I had eat nothing all day, and had not a Farthing in my Pocket, but knew an Ale-house where I could have Credit for a black Pudding and a Pot of Ale; thither I stole about six at Night, and found sitting at the Kitchin-Fire, smoaking his Pipe, an Essex Gentleman, who . . . had been drinking the Prince of Orange’s Health.

This is the significantly-named Mr Aletope, whom Double then proceeds to get drunk on the unfamiliar drink of wine and cheat at backgammon by means of loaded dice. Double wins 200 pounds, which the honest Aletope pays at once “from his scrutore”, and this is the seed from which Double grows his monstrous fortune:

And now I am at my Ease, I have my Country-House, where I keep my Whore as fine as an Empress: You know how I am lodg’d in Town, where I am serv’d all in Plate. I have my French Cook, and Wax-Candles; no Butchers Meat comes upon my Table; I drink nothing but Hermitage, Champagne, and Burgundy: Cahors Wine has hardly admittance to my side-board; my very Footmen scorn French Claret.

The implicit rankings of French wine in this passage are interesting. Hermitage has precedence.
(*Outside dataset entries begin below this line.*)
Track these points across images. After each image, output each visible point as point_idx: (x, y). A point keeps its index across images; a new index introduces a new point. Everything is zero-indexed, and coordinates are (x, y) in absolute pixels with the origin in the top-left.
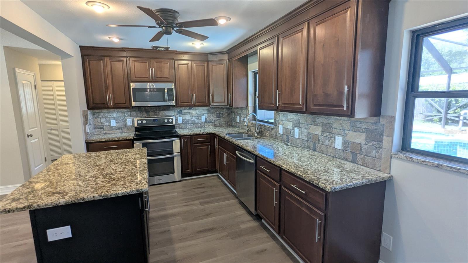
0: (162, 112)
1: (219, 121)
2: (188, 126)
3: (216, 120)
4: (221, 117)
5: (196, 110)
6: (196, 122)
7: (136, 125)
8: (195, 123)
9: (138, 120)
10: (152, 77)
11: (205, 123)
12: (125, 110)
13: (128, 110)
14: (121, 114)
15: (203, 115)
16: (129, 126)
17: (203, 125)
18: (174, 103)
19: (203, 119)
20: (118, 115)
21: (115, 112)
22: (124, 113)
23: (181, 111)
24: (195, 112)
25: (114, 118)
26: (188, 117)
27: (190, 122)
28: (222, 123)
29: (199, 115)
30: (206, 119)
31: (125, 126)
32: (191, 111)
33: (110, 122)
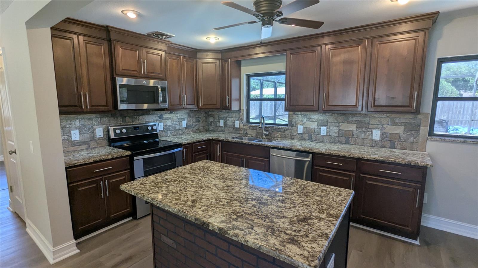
0: (141, 117)
1: (198, 125)
2: (169, 134)
3: (196, 125)
4: (199, 121)
5: (177, 114)
6: (177, 128)
7: (112, 136)
8: (176, 130)
9: (115, 130)
10: (144, 72)
11: (186, 128)
12: (93, 116)
13: (98, 116)
14: (87, 122)
15: (184, 120)
16: (99, 139)
17: (184, 131)
19: (184, 124)
20: (82, 123)
21: (78, 119)
22: (91, 119)
23: (161, 115)
24: (175, 116)
25: (76, 128)
26: (169, 123)
27: (171, 128)
28: (201, 128)
29: (180, 120)
30: (187, 124)
31: (93, 138)
32: (172, 115)
33: (71, 134)
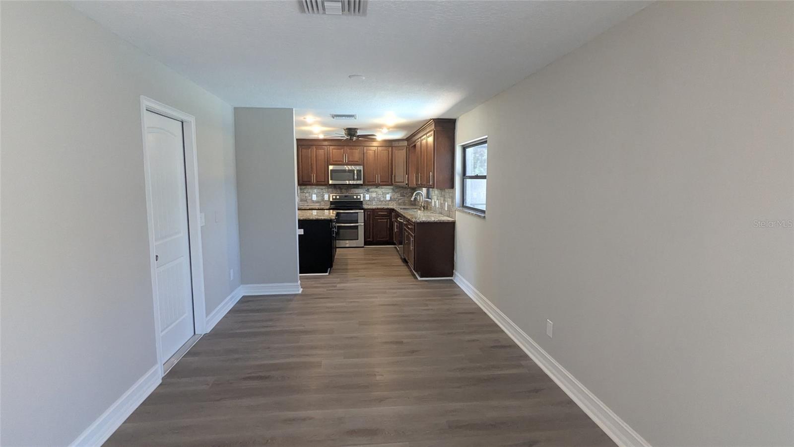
0: (352, 190)
1: (402, 200)
2: (374, 204)
3: (400, 199)
4: (404, 196)
5: (382, 188)
6: (381, 200)
7: (331, 200)
8: (380, 201)
9: (333, 196)
10: (346, 161)
11: (389, 201)
12: (324, 187)
13: (326, 187)
14: (320, 191)
15: (388, 193)
16: (326, 201)
17: (387, 202)
18: (361, 182)
19: (388, 197)
20: (318, 191)
21: (315, 189)
22: (322, 189)
23: (368, 189)
24: (380, 191)
25: (315, 194)
26: (374, 195)
27: (376, 200)
28: (406, 202)
29: (384, 194)
30: (391, 198)
31: (323, 200)
32: (377, 190)
33: (312, 197)
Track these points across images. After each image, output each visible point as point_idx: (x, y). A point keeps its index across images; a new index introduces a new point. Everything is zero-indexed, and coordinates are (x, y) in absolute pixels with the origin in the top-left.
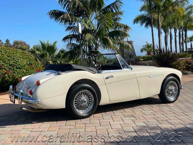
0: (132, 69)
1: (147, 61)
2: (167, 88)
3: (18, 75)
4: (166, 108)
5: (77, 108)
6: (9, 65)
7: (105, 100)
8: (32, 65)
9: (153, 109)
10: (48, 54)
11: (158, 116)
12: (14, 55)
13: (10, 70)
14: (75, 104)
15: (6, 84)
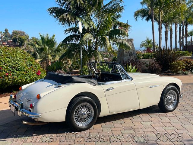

It is still, of course, one of the most notable wines of France, particularly in vintages such as 1978 or 1990; but even the most committed advocates of the Northern Rhone would hesitate to place it first. Champagne and Burgundy — no surprises there. But Cahors? Now, if drunk at all, then experimented with largely on the strength of the myth of the “black” wine said to have been made there in the distant past. Today’s Cahors shows little affinity with the heroic wines attributed to the region. But clearly Tom Double will tolerate it on occasion. Most striking of all perhaps is the contempt for claret, the finest examples of which are now by far the most expensive French wines, thanks to the Chinese and their unreasoning veneration of Chateau Lafite.

So what did Blair and Brown drink at the infamous Granita dinner? I think we should be told.